Gustave Carlson, residential architect, artist and author of Pacific Modern, Hygge— the Danish concept of comfort—finds architecture and design expression in his multi-faceted portfolio of residential architectural designs. An East Coast transplant of Scandinavian heritage who moved to Northern California more than 20 years ago, Carlson interprets hygge for places where the weather is (relatively) milder, and blue skies abound, but wellness is still the ultimate goal. While his work is rooted in California Modern, he fluently layers themes of that influential architecture vocabulary across various styles—from Northern California cabin, and farmhouse, to classic, Craftsman, and contemporary.
“Hygge is about quality of life, and residential architecture sets the stage,” says Carlson, whose residential commissions span architectural styles from classic and mid-century modern, to Bay Area regional. “The experience of a home that is aligned with the individual generates a sense of joy, which is eventually carried beyond its walls.”

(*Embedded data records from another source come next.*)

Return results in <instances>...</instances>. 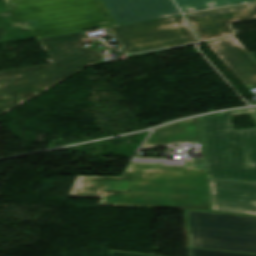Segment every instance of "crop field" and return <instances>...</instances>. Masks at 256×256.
<instances>
[{
    "instance_id": "d9b57169",
    "label": "crop field",
    "mask_w": 256,
    "mask_h": 256,
    "mask_svg": "<svg viewBox=\"0 0 256 256\" xmlns=\"http://www.w3.org/2000/svg\"><path fill=\"white\" fill-rule=\"evenodd\" d=\"M109 253H110V256H149V255L123 253V252H113V251H109Z\"/></svg>"
},
{
    "instance_id": "5142ce71",
    "label": "crop field",
    "mask_w": 256,
    "mask_h": 256,
    "mask_svg": "<svg viewBox=\"0 0 256 256\" xmlns=\"http://www.w3.org/2000/svg\"><path fill=\"white\" fill-rule=\"evenodd\" d=\"M14 25L32 30L37 27V20L33 21H27V22H20V23H14Z\"/></svg>"
},
{
    "instance_id": "dd49c442",
    "label": "crop field",
    "mask_w": 256,
    "mask_h": 256,
    "mask_svg": "<svg viewBox=\"0 0 256 256\" xmlns=\"http://www.w3.org/2000/svg\"><path fill=\"white\" fill-rule=\"evenodd\" d=\"M122 45L121 51L135 53L197 42L182 16L110 27Z\"/></svg>"
},
{
    "instance_id": "e52e79f7",
    "label": "crop field",
    "mask_w": 256,
    "mask_h": 256,
    "mask_svg": "<svg viewBox=\"0 0 256 256\" xmlns=\"http://www.w3.org/2000/svg\"><path fill=\"white\" fill-rule=\"evenodd\" d=\"M212 211L256 216V183L207 177Z\"/></svg>"
},
{
    "instance_id": "412701ff",
    "label": "crop field",
    "mask_w": 256,
    "mask_h": 256,
    "mask_svg": "<svg viewBox=\"0 0 256 256\" xmlns=\"http://www.w3.org/2000/svg\"><path fill=\"white\" fill-rule=\"evenodd\" d=\"M0 12L10 23L38 20L36 38L117 25L101 0H18Z\"/></svg>"
},
{
    "instance_id": "8a807250",
    "label": "crop field",
    "mask_w": 256,
    "mask_h": 256,
    "mask_svg": "<svg viewBox=\"0 0 256 256\" xmlns=\"http://www.w3.org/2000/svg\"><path fill=\"white\" fill-rule=\"evenodd\" d=\"M68 197L98 205L211 210L206 171L195 167L129 165L122 178L77 176Z\"/></svg>"
},
{
    "instance_id": "d1516ede",
    "label": "crop field",
    "mask_w": 256,
    "mask_h": 256,
    "mask_svg": "<svg viewBox=\"0 0 256 256\" xmlns=\"http://www.w3.org/2000/svg\"><path fill=\"white\" fill-rule=\"evenodd\" d=\"M183 13L220 8L255 0H175Z\"/></svg>"
},
{
    "instance_id": "733c2abd",
    "label": "crop field",
    "mask_w": 256,
    "mask_h": 256,
    "mask_svg": "<svg viewBox=\"0 0 256 256\" xmlns=\"http://www.w3.org/2000/svg\"><path fill=\"white\" fill-rule=\"evenodd\" d=\"M230 116L233 115H238V114H244V113H251L249 109H244V110H234V111H229Z\"/></svg>"
},
{
    "instance_id": "ac0d7876",
    "label": "crop field",
    "mask_w": 256,
    "mask_h": 256,
    "mask_svg": "<svg viewBox=\"0 0 256 256\" xmlns=\"http://www.w3.org/2000/svg\"><path fill=\"white\" fill-rule=\"evenodd\" d=\"M84 32L40 38L53 63L0 72V116L81 70L100 65L105 56L84 49Z\"/></svg>"
},
{
    "instance_id": "34b2d1b8",
    "label": "crop field",
    "mask_w": 256,
    "mask_h": 256,
    "mask_svg": "<svg viewBox=\"0 0 256 256\" xmlns=\"http://www.w3.org/2000/svg\"><path fill=\"white\" fill-rule=\"evenodd\" d=\"M199 121L207 176L256 182V128L231 130L228 111Z\"/></svg>"
},
{
    "instance_id": "f4fd0767",
    "label": "crop field",
    "mask_w": 256,
    "mask_h": 256,
    "mask_svg": "<svg viewBox=\"0 0 256 256\" xmlns=\"http://www.w3.org/2000/svg\"><path fill=\"white\" fill-rule=\"evenodd\" d=\"M190 247L256 254V217L185 210Z\"/></svg>"
},
{
    "instance_id": "28ad6ade",
    "label": "crop field",
    "mask_w": 256,
    "mask_h": 256,
    "mask_svg": "<svg viewBox=\"0 0 256 256\" xmlns=\"http://www.w3.org/2000/svg\"><path fill=\"white\" fill-rule=\"evenodd\" d=\"M207 44L246 88L256 86V78L219 41Z\"/></svg>"
},
{
    "instance_id": "d8731c3e",
    "label": "crop field",
    "mask_w": 256,
    "mask_h": 256,
    "mask_svg": "<svg viewBox=\"0 0 256 256\" xmlns=\"http://www.w3.org/2000/svg\"><path fill=\"white\" fill-rule=\"evenodd\" d=\"M201 42L236 35L230 22L256 18V4L186 15Z\"/></svg>"
},
{
    "instance_id": "cbeb9de0",
    "label": "crop field",
    "mask_w": 256,
    "mask_h": 256,
    "mask_svg": "<svg viewBox=\"0 0 256 256\" xmlns=\"http://www.w3.org/2000/svg\"><path fill=\"white\" fill-rule=\"evenodd\" d=\"M191 256H256V255L191 248Z\"/></svg>"
},
{
    "instance_id": "4a817a6b",
    "label": "crop field",
    "mask_w": 256,
    "mask_h": 256,
    "mask_svg": "<svg viewBox=\"0 0 256 256\" xmlns=\"http://www.w3.org/2000/svg\"><path fill=\"white\" fill-rule=\"evenodd\" d=\"M254 57H255V59H256V52H254V53H251Z\"/></svg>"
},
{
    "instance_id": "5a996713",
    "label": "crop field",
    "mask_w": 256,
    "mask_h": 256,
    "mask_svg": "<svg viewBox=\"0 0 256 256\" xmlns=\"http://www.w3.org/2000/svg\"><path fill=\"white\" fill-rule=\"evenodd\" d=\"M118 25L179 15L171 0H102Z\"/></svg>"
},
{
    "instance_id": "bc2a9ffb",
    "label": "crop field",
    "mask_w": 256,
    "mask_h": 256,
    "mask_svg": "<svg viewBox=\"0 0 256 256\" xmlns=\"http://www.w3.org/2000/svg\"><path fill=\"white\" fill-rule=\"evenodd\" d=\"M6 1H9V0H6Z\"/></svg>"
},
{
    "instance_id": "3316defc",
    "label": "crop field",
    "mask_w": 256,
    "mask_h": 256,
    "mask_svg": "<svg viewBox=\"0 0 256 256\" xmlns=\"http://www.w3.org/2000/svg\"><path fill=\"white\" fill-rule=\"evenodd\" d=\"M201 139L198 118L182 121L155 130L142 148Z\"/></svg>"
},
{
    "instance_id": "22f410ed",
    "label": "crop field",
    "mask_w": 256,
    "mask_h": 256,
    "mask_svg": "<svg viewBox=\"0 0 256 256\" xmlns=\"http://www.w3.org/2000/svg\"><path fill=\"white\" fill-rule=\"evenodd\" d=\"M220 42L256 77V60L235 36Z\"/></svg>"
}]
</instances>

A snapshot of projects that exemplify Gustave Carlson Design’s unique nod toward California Hygge follows:
Carlson designed this farmhouse-inspired weekend getaway for his family in Sonoma. Located on a former walnut orchard, the 1,885 SF house—along with a 600 SF barn which functions as a studio for his artist wife—captures the experience of California camping. Like farm buildings in the area, the house sits humbly on the landscape. Carlson sited the house along an east-west axis to allow for natural light throughout, and all rooms in the house have access to the outdoors. An L-shaped wood deck connects the house and the barn, while a covered porch was sited to create a cool place where one can escape the heat of the summer afternoon sun.
Berkeley Hills Residence
Inspired by the homeowner’s desire for a white kitchen and a light-filled environment, Carlson opened up the spaces of this modestly-sized 1950s Ranch-style house, while using red as an accent. The homeowner’s personal art collection is showcased on walls and on the fireplace. Carlson and builder, Scott Harrison, share a love of cooking and gardening, which provided common ground for solving design problems. The homeowner — an engineer with a large San Francisco firm— is preparing for retirement in the light-filled house. An avid art collector, home cook, and gardener, she moved from her former dark wood-paneled Craftsman house to this home, where she can enjoy stunning views every single day.
Carter Acres Residence
Overlooking a prominent regional park, the Carter Acres Residence commands an overwhelming view of the surrounding parkland and wildlife. It was also designed to capture the distant views of Mount Diablo. Each of the main rooms faces a mountain view, making one feel transformed by the environment as the weather changes throughout the day. Throughout both the interior and exterior, the palette is defined by organic natural materials.
Point Reyes Residence
Located within walking distance of the town center of bucolic Point Reyes Station, this property features a 1930s cottage, a barn dating back to the turn of the 20th century, and minimal landscaping. In adherence to local design guidelines, Carlson blended the house’s exterior aesthetic with its natural surroundings, thus realizing the homeowners’ vision of an open-plan, modern interior through the reconfiguring and repurposing of spaces. While the owners desired a modern home, they wanted the house to fit into the neighborhood of small, brown-shingled cottages and clapboard homes. They also wanted to work with the existing house foundation and framing to appeal to their environmental concerns to not tear down the property.